Mit dieser Folge haben sich Lübbe Audio/Wort Art fast selbst übertroffen: Eine wahre Atmosphären-Bombe, düster, bedrohlich, unheimlich - dazu die gewohnt erstklassigen Sprecherleistungen und immer gezielterer Einsatz verschiedener Musiken und Geräuscheffekte.
Die Story:
Jason Dark lieferte mit der Vorlage eine der fesselndsten Sinclair-Folgen überhaupt; die Handlung wird ohne Wirren vorangetrieben und gipfelt in einer der bis jetzt düstersten Geschichten der Serie. Alles, was man sich von anständigem Horror erwartet ist dabei: Dämonen, unheimliche Phänomene und die permanente Bedrohung inklusive scheinbar übermächtiger, weil unfassbarer Wesen. Einzig dem für einige wohl etwas kurz geratnem Ende kann man etwas ankreiden - ansonsten: Gekonnt, Herr Dark!
Die Umsetzung:
Hier gibt es wieder die gewohnt-brachiale Dröhnung, die auf den Punkt genau eingesetzt wird - wer bei dieser Folge einschlafen möchte, sollte sich nochmal überlegen, ob die Wahl so goldig war :-). Doch nicht nur die "Boxen-Killer" sind vorhanden, sondern auch die nicht minder gruseligen "sanften" Töne, etwa wenn der noch körperlose Geist des untoten Inquisitors in der gespenstischen Szenerie des Gebeinhauses vernehmbar ist. Die Kombination aus laut und leise, aus greifbarem und un(be)greifbarem wie etwa die rote Wolkenwand, aus Musik und Effekten, ist schlichtweg atemberaubend. Wer nach einer Alternative zu den mittlerweile oftmals lächerlichen TV-/Kino-Horrorfilmen sucht, sollte hier zugreifen.
Die Sprecher:
Lutz Riedel ist wieder dabei: Will Mallmann taucht hier erstmals mit seiner Freundin (und künftigen Frau) Karin Becker auf. Ansonsten bleibt alles wie gehabt: Sehr gut. Einzig schade ist, daß -auch in den kommenden Folgen- die Dämonen fast allesamt identisch klingen, da die Stimmen der Sprecher via Stimmverzerrer in wesentlich tiefere Regionen gezogen wurden. Das klingt auf der einen Seite wirklich imposant und unheimlich, auf der anderen Seite kann man nach dem Hören auch der nächsten Episoden die einzelnen Schergen Asmodis' kaum noch auseinanderhalten: Der schwarze Tod klingt wie der Spuk klingt wie Krogman klingt wie Sinistro. Die Sprecher, allesamt von Rang und Namen wie Douglas Welbat, Boris Tessmann oder Udo Schenk, verlieren dabei ihre charakteristischen Eigenschaften; hier wären wahrscheinlich "sanftere" Dämonisierungen wie Hall oder nicht gar so drastische Verzerrung der Sprecher besser gewesen, so hat man jedoch ein zweischneidiges Schwert erschaffen: Tritt einer Dämonen allein in einer Folge auf, ist es imposant - treten mehrere auf, wird es schwierig für den Hörer, diese auseinanderzuhalten; selbiger Effekt tritt dann auch bei den "Hauptdämonen" auf, die in mehreren Folgen mitwirken: Der Spuk etwa, oder der schwarze Tod.
Die Musik:
Wesentlich zur düsteren Atmosphäre trägt die musikalische Untermalung bei; so ist neben den erfreulicherweise beibehaltenen "alten" Themen wieder einiges an neuen Stücken dabei, die mit einer Perfektion in den jeweiligen Szene eingesetzt werden, die ihresgleichen sucht.
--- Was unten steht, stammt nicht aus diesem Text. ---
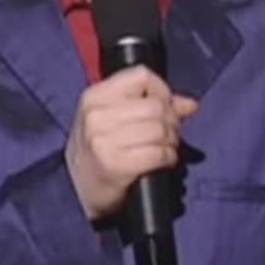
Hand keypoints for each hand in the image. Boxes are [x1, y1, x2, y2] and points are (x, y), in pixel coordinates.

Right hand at [65, 65, 197, 220]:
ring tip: (166, 147)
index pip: (141, 75)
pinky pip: (158, 153)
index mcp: (95, 96)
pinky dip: (168, 157)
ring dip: (171, 141)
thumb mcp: (112, 118)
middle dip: (171, 120)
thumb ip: (150, 104)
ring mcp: (103, 140)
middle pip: (155, 105)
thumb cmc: (97, 149)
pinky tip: (163, 161)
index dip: (161, 90)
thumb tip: (190, 104)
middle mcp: (97, 115)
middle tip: (169, 133)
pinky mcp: (115, 164)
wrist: (75, 188)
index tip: (164, 106)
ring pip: (159, 129)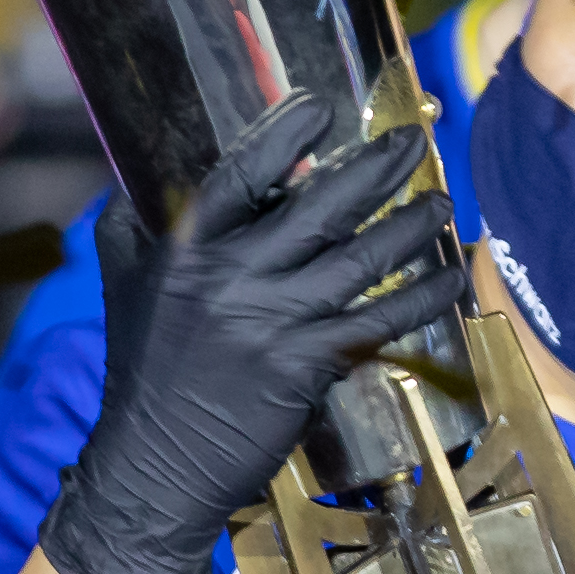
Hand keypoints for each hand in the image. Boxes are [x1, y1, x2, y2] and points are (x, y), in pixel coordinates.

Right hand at [38, 94, 453, 573]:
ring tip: (443, 200)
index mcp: (184, 249)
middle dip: (374, 168)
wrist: (153, 466)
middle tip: (413, 141)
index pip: (242, 174)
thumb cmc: (141, 372)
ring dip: (409, 225)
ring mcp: (272, 320)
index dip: (284, 135)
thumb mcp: (122, 284)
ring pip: (358, 258)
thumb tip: (140, 174)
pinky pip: (377, 319)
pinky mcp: (305, 365)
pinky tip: (452, 275)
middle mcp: (230, 276)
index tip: (322, 107)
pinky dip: (421, 296)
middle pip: (317, 207)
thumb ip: (132, 224)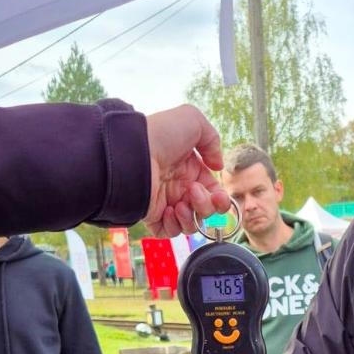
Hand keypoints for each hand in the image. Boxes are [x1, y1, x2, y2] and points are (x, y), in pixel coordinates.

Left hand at [145, 105, 229, 236]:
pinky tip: (168, 210)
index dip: (220, 199)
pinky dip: (174, 225)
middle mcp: (180, 188)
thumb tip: (218, 166)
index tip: (217, 196)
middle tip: (192, 192)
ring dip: (192, 218)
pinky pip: (170, 232)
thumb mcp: (193, 120)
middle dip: (206, 206)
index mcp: (191, 170)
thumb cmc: (160, 134)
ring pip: (191, 225)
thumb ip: (213, 140)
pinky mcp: (152, 216)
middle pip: (206, 212)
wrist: (132, 150)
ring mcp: (166, 203)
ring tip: (179, 204)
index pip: (214, 194)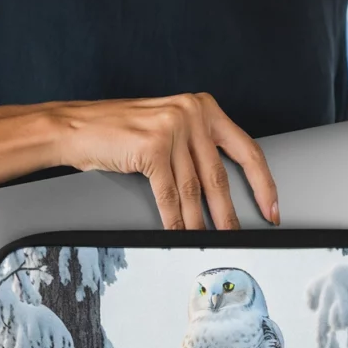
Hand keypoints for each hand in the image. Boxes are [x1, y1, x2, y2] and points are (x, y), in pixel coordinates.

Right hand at [49, 91, 279, 230]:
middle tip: (238, 236)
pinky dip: (174, 219)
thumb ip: (195, 148)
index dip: (262, 183)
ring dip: (201, 223)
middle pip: (219, 175)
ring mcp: (172, 128)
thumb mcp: (168, 128)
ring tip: (208, 241)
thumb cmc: (119, 131)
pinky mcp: (152, 146)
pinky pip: (168, 195)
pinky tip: (178, 233)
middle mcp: (192, 113)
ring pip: (193, 189)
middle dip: (229, 213)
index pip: (246, 149)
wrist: (76, 127)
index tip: (271, 207)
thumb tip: (221, 191)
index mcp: (203, 107)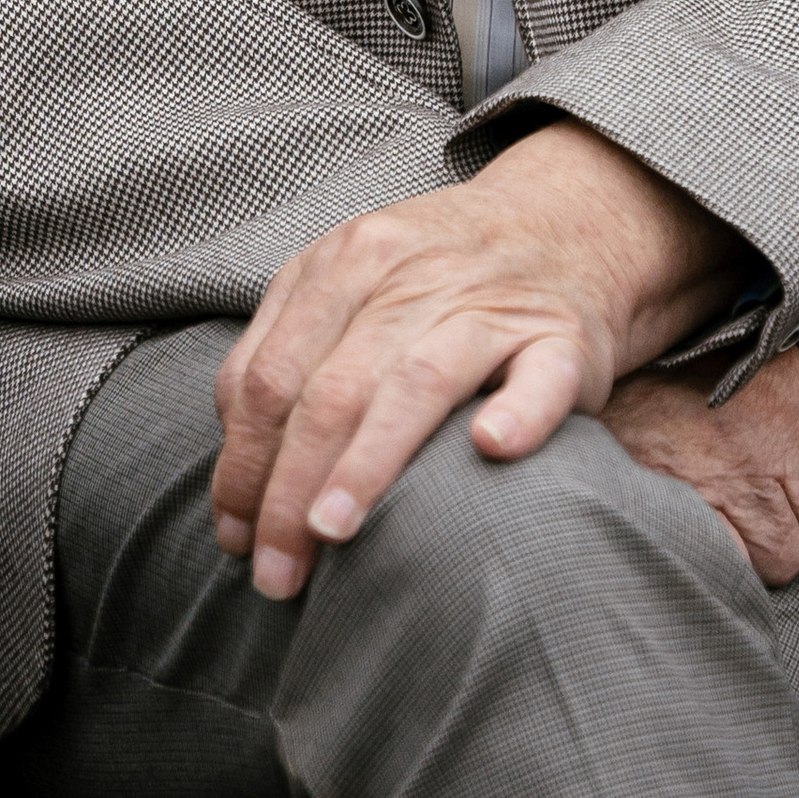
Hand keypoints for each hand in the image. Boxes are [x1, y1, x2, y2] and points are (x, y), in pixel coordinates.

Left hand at [211, 119, 737, 600]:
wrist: (564, 223)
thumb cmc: (437, 279)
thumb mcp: (351, 283)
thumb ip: (288, 354)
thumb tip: (237, 477)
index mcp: (348, 261)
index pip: (271, 374)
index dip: (241, 463)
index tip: (234, 536)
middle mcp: (413, 274)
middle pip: (331, 391)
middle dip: (287, 491)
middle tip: (275, 574)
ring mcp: (492, 303)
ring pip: (417, 383)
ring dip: (367, 462)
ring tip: (332, 532)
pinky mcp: (564, 336)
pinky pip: (542, 376)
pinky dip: (518, 412)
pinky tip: (491, 447)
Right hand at [598, 346, 798, 588]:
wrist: (578, 379)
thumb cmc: (674, 381)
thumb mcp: (753, 367)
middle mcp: (788, 429)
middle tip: (762, 500)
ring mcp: (751, 475)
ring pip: (797, 557)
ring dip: (767, 549)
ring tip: (727, 510)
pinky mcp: (714, 513)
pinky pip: (754, 570)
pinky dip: (733, 563)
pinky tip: (707, 529)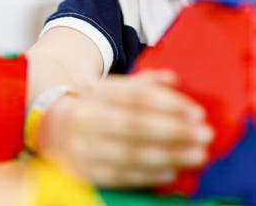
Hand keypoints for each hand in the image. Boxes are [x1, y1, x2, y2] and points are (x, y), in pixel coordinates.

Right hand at [36, 70, 212, 188]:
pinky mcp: (85, 173)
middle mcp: (89, 118)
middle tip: (205, 135)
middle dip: (174, 131)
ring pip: (130, 153)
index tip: (198, 112)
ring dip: (168, 155)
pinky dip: (148, 176)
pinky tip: (172, 171)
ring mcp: (85, 148)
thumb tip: (174, 79)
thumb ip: (145, 83)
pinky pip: (120, 176)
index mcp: (99, 92)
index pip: (137, 95)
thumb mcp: (114, 88)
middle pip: (135, 125)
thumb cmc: (97, 107)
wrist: (50, 130)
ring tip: (198, 155)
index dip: (169, 104)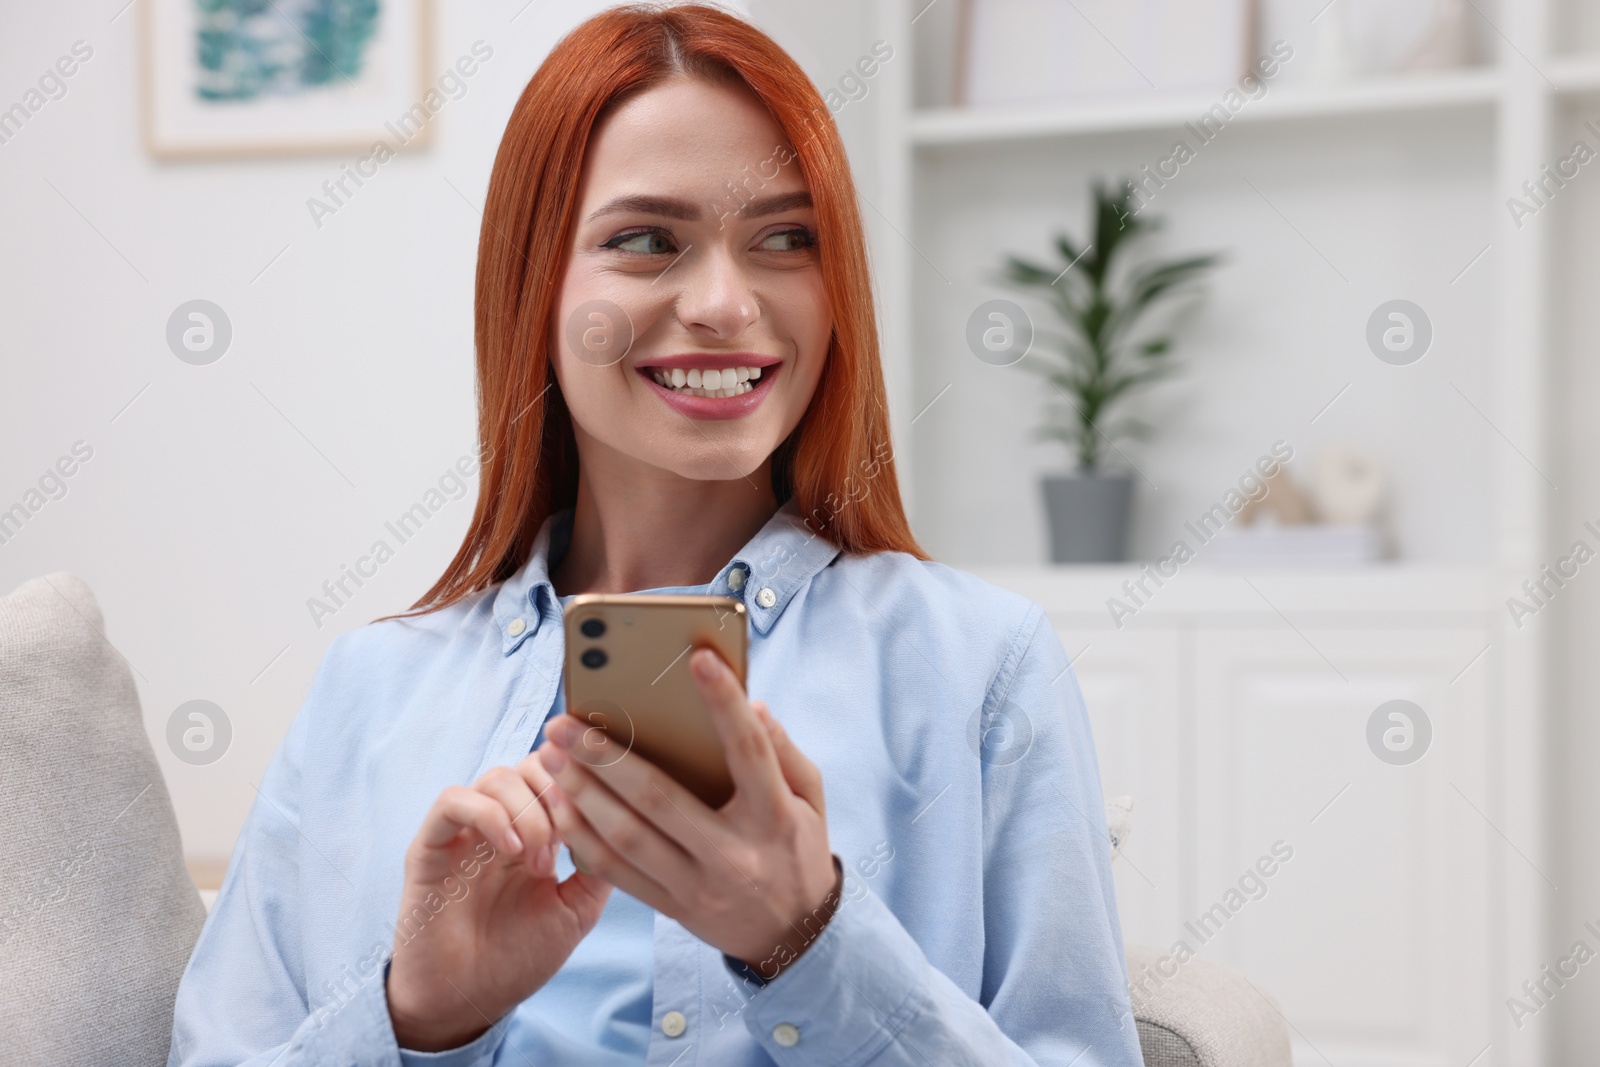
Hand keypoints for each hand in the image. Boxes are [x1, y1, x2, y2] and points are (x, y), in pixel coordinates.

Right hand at [386, 755, 611, 1050]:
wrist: (467, 1003)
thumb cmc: (518, 957)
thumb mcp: (576, 909)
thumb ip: (598, 863)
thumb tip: (626, 820)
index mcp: (534, 831)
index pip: (559, 772)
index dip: (583, 781)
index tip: (601, 811)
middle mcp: (499, 822)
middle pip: (532, 763)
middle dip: (559, 792)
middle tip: (569, 838)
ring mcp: (464, 830)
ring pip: (497, 776)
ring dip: (529, 812)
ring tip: (540, 862)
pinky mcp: (430, 845)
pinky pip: (453, 801)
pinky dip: (490, 815)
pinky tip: (511, 851)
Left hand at [536, 648, 838, 979]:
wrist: (792, 936)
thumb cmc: (797, 849)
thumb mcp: (810, 800)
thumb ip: (783, 751)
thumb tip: (751, 704)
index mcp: (774, 817)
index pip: (749, 751)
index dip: (724, 704)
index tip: (698, 659)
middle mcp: (734, 853)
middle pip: (661, 798)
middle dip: (607, 757)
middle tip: (566, 723)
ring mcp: (699, 885)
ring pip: (628, 838)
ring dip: (582, 795)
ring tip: (550, 757)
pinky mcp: (671, 906)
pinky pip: (617, 873)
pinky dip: (582, 838)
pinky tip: (558, 805)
Nie wirkt die Musik störend, sondern immer handlungsuntermalend -so wie es sich eigentlich gehört.
Die Effekte:
Egal ob Erdbeben, geisterhaftes Gesäusel, unheimliche Laute, die aus dem mysteriösen Felsen dringen, brachiale Effekte wie Explosionen oder "normale" Effekte wie Türenschlagen, graben und ähnliches: Alles klingt realistisch und wird gekonnt eingesetzt. Die Schockeffekte kommen als solche voll und ganz rüber.
Fazit:
Mit "Knochensaat" liegt eines, wenn nicht gar DAS Highlight der dritten Sinclair 2000-Staffel vor. Eine packende Geschichte mit wieder einmal ausgezeichneten Sprecherleistungen und einer ständig wachsenden und immer besser eingesetzten Effekt- und Musikpalette garantieren knapp eine Stunde beste Horrorunterhaltung.